A team wants an "expert market intuition" agent to decide whether a stock is underpriced. The framework says the environment is low-validity and feedback is heavily confounded, so the agent should not get autonomy based on fluent market narratives. Route instead to an actuarial or ensemble baseline, then use judgment only for anomaly explanation.

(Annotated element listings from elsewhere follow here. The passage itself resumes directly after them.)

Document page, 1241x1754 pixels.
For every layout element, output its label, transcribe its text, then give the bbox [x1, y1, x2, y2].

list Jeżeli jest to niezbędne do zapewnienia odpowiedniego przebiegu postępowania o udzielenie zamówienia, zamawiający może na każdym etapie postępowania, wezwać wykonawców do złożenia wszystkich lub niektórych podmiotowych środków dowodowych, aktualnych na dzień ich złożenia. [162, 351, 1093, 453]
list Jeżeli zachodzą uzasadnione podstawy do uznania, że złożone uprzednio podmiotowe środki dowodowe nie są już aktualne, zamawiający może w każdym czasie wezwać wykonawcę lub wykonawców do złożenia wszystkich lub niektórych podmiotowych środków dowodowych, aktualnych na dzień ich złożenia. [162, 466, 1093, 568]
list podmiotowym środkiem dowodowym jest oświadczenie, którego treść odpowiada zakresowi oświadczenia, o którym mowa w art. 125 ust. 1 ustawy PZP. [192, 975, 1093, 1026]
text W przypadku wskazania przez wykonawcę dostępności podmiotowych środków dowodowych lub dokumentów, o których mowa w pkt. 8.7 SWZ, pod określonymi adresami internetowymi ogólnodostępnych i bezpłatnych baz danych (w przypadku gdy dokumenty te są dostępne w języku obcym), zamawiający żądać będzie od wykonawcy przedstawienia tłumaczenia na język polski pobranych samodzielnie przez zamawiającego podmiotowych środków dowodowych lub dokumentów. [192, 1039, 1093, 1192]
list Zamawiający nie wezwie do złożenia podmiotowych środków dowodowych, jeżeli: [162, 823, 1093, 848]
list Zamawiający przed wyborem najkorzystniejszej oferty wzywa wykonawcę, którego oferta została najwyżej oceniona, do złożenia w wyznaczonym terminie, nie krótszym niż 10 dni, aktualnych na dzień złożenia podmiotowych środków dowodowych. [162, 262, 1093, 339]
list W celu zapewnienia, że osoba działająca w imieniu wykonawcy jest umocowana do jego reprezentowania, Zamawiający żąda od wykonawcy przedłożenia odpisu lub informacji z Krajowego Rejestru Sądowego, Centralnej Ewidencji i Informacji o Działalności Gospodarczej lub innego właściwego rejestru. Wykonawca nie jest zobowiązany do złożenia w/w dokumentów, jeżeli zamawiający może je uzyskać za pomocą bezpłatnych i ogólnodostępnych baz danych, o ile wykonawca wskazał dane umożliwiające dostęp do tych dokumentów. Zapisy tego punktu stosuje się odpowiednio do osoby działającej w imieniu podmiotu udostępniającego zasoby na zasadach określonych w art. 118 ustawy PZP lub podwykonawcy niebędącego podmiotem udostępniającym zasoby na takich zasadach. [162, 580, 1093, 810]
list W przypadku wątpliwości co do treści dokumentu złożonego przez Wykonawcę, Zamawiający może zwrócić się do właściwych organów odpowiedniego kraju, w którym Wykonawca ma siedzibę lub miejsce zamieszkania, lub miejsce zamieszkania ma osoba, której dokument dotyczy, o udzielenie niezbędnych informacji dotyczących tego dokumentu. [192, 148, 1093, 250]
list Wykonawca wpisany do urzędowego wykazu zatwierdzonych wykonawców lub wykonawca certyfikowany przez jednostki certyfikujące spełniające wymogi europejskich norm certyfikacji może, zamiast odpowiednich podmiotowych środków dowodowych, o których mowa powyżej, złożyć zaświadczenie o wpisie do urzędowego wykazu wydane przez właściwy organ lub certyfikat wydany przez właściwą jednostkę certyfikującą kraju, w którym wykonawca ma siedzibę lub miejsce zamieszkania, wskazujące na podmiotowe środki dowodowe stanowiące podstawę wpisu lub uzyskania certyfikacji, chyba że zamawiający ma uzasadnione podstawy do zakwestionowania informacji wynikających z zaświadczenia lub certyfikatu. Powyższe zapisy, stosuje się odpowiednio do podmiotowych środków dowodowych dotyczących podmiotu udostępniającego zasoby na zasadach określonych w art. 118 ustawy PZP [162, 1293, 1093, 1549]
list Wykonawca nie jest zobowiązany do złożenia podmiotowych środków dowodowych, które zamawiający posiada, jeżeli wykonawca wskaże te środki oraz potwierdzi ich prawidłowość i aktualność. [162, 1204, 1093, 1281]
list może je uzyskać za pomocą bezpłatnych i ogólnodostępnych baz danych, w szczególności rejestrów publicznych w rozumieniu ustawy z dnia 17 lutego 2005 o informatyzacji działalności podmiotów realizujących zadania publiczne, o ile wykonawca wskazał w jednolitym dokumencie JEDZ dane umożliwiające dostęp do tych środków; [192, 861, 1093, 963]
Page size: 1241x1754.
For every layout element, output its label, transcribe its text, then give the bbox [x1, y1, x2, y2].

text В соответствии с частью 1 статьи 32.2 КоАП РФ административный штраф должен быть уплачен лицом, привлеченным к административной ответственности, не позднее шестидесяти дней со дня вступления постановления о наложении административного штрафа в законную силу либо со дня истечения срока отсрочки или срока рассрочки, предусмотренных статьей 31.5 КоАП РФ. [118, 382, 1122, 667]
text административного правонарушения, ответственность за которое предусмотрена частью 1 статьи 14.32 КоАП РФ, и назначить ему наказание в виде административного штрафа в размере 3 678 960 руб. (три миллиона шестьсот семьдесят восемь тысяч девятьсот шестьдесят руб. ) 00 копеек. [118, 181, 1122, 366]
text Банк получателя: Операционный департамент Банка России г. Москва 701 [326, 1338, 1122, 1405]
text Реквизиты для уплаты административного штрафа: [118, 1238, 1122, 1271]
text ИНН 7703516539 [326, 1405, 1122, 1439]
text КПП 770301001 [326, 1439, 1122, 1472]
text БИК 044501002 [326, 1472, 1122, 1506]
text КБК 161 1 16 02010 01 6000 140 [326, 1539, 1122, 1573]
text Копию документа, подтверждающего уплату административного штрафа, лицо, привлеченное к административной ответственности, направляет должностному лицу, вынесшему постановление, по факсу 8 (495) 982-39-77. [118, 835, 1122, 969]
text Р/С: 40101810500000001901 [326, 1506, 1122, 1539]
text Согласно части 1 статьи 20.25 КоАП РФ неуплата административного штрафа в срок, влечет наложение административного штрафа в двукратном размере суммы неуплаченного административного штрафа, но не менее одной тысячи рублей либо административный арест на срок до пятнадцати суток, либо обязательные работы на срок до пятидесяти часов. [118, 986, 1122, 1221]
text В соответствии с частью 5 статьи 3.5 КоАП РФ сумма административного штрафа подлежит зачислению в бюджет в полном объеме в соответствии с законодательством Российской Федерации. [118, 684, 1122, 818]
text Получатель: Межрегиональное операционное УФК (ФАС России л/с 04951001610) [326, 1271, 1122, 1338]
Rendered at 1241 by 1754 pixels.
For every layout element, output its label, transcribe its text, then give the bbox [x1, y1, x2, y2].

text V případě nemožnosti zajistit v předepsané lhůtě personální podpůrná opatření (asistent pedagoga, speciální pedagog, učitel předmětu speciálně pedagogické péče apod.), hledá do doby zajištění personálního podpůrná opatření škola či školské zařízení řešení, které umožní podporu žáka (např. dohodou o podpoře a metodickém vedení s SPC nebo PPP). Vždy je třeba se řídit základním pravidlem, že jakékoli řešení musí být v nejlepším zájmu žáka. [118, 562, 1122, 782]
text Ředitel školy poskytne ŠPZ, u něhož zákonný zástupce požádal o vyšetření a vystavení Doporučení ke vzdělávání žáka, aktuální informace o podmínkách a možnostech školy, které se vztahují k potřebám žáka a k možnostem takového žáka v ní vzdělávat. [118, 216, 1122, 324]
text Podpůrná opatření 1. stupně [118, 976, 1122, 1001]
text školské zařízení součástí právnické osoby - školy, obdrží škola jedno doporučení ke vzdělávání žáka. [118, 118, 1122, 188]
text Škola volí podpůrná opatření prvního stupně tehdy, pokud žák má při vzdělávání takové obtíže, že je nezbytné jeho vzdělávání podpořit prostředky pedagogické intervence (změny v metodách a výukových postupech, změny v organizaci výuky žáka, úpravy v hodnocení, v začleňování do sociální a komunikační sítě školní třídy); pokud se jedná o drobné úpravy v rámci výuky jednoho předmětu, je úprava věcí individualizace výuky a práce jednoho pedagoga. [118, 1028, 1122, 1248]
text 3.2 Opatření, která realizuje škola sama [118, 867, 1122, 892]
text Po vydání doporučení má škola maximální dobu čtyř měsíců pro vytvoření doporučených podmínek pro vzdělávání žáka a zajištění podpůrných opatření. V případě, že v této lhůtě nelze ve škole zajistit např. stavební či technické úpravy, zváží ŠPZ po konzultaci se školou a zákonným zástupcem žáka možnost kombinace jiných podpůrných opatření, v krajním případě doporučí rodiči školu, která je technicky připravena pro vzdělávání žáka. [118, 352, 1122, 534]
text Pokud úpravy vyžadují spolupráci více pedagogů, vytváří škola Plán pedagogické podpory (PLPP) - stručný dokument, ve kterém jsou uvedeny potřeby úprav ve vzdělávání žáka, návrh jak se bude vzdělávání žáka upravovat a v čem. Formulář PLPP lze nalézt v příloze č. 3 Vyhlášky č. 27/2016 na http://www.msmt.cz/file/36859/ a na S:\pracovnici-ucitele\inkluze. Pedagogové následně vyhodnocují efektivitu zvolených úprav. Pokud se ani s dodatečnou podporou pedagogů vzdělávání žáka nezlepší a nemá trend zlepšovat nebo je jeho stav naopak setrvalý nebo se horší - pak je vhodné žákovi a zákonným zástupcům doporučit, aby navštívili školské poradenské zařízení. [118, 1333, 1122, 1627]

### Example 2: Imaging Triage with Domain-Limited Judgment

A radiology-adjacent agent is strong on spotting abnormalities in one imaging modality and is asked to generalize to another that shares surface vocabulary but different cue structure. The framework flags fractionated expertise, so the system should degrade autonomy and require modality-specific validation before trusting the carryover.

## Quality Gates

- The environment has been explicitly classified as high-validity, degraded-validity, or low-validity.
- Feedback-loop quality has been examined, not assumed.
- Confidence is treated as coherence metadata rather than direct evidence.
- The task has been checked against demonstrated competence boundaries.
- Escalation rules are stricter in low-validity domains than in high-validity ones.

## Reference Files

| File | Load when... |
| --- | --- |
| `references/validity-environment-and-agent-trust.md` | You need the full environment-validity diagnostic and its implications for trust. |
| `references/algorithms-vs-intuition-routing-framework.md` | You are choosing between algorithmic, judgment-heavy, or hybrid routing. |
| `references/overconfidence-and-the-illusion-of-validity.md` | High-confidence output needs scrutiny and calibration policy. |
| `references/fractured-expertise-and-domain-boundary-detection.md` | A skill appears adjacent to the task, but you are unsure the competence really transfers. |
| `references/recognition-primed-decision-making-for-agents.md` | The environment is moderately valid and time pressure favors recognition plus simulation over exhaustive analysis. |
| `references/the-boundary-problem-knowing-when-not-to-trust-yourself.md` | You are designing escalation logic or competence self-monitoring. |

## Anti-Patterns

- Using confidence scores as a primary autonomy gate in noisy domains.
- Assuming years of exposure imply expertise without checking feedback quality.
- Porting a proven skill into adjacent tasks because the terms look familiar.
- Treating algorithmic methods as universally inferior or universally superior.
- Auditing outputs without auditing the ecology that produced them.

## Shibboleths

You have internalized this skill if you naturally ask:
- "What kind of environment is this before we talk about trust?"
- "What feedback actually taught this agent or expert?"
- "Is this the same task structure, or just an adjacent one?"
- "Does confidence here mean evidence, or just coherence?"